**作業内容 1:**
次の記録のうち、「This Life sha! (1 of 2)」を含む行から「Best selling」を含む行までをすべて、一字一句変えずに再現してください。画像は解答に含めないでください。

**提示された抜粋:**
□ □ □ □ □ □ □
2019年1月18日金曜日

門を叩きなさい



中学、高校とキリスト教教育の学校に通っていた。

なんら感化されることはなかったが、
多少でもキリスト教を学んでおいて良かったなと今にしては思う。


例えば 毎朝の礼拝の壇上などで、
よく引用されていた聖書の一文がある。

求めなさい、そうすれば与えられる。
探しなさい、そうすれば見つかる。
門を叩きなさい、そうすれば開かれる。

というキリストの言葉だ。

当時は、「おいおい、求めたって得られるとは限らないじゃないか」
「探しものが見つかるとは限らないし、叩いたって門が開くとは限らないぞ!」
などと捻くれたことを考えていたが、

この歳になると改めて思うこともある。
□ □ □ □ □ □ □
**表示データ:**
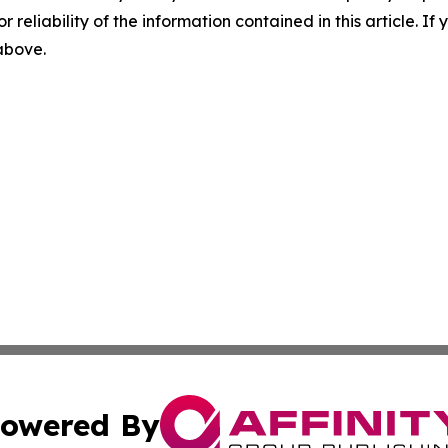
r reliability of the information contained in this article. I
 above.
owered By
□ □ □ □ □ □ □
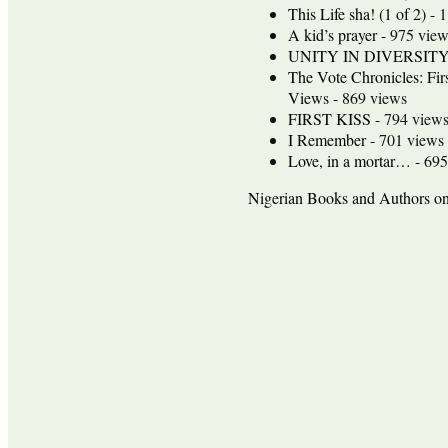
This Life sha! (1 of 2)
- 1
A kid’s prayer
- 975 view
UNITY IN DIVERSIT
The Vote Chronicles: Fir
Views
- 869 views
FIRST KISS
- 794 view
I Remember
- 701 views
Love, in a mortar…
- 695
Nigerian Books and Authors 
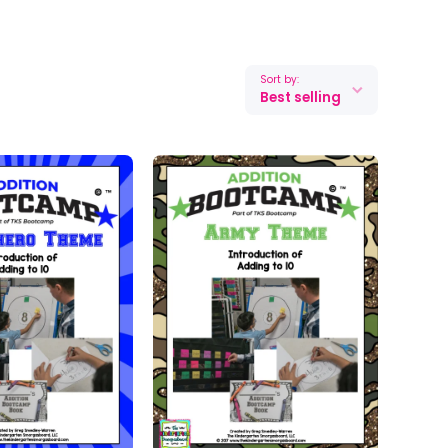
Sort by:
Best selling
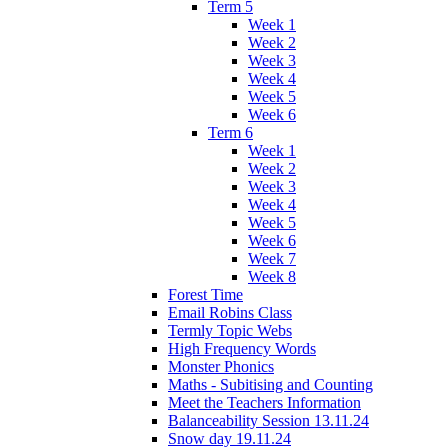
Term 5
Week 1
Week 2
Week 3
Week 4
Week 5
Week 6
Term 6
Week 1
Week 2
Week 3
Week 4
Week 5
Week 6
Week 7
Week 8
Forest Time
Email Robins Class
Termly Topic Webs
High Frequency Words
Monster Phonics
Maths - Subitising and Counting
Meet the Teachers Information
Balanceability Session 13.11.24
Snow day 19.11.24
□ □ □ □ □ □ □
**作業内容 2:**
上の抜粋から、「求めなさい、そうすれば与えられる。」から「この歳になると改めて思うこともある。」までをすべて、一字一句変えずに書き出してください。

**解答 1:**
This Life sha! (1 of 2)
- 1
A kid’s prayer
- 975 view
UNITY IN DIVERSIT
The Vote Chronicles: Fir
Views
- 869 views
FIRST KISS
- 794 view
I Remember
- 701 views
Love, in a mortar…
- 695
Nigerian Books and Authors 
Sort by:
Best selling

**解答 2:**
求めなさい、そうすれば与えられる。
探しなさい、そうすれば見つかる。
門を叩きなさい、そうすれば開かれる。

というキリストの言葉だ。

当時は、「おいおい、求めたって得られるとは限らないじゃないか」
「探しものが見つかるとは限らないし、叩いたって門が開くとは限らないぞ!」
などと捻くれたことを考えていたが、

この歳になると改めて思うこともある。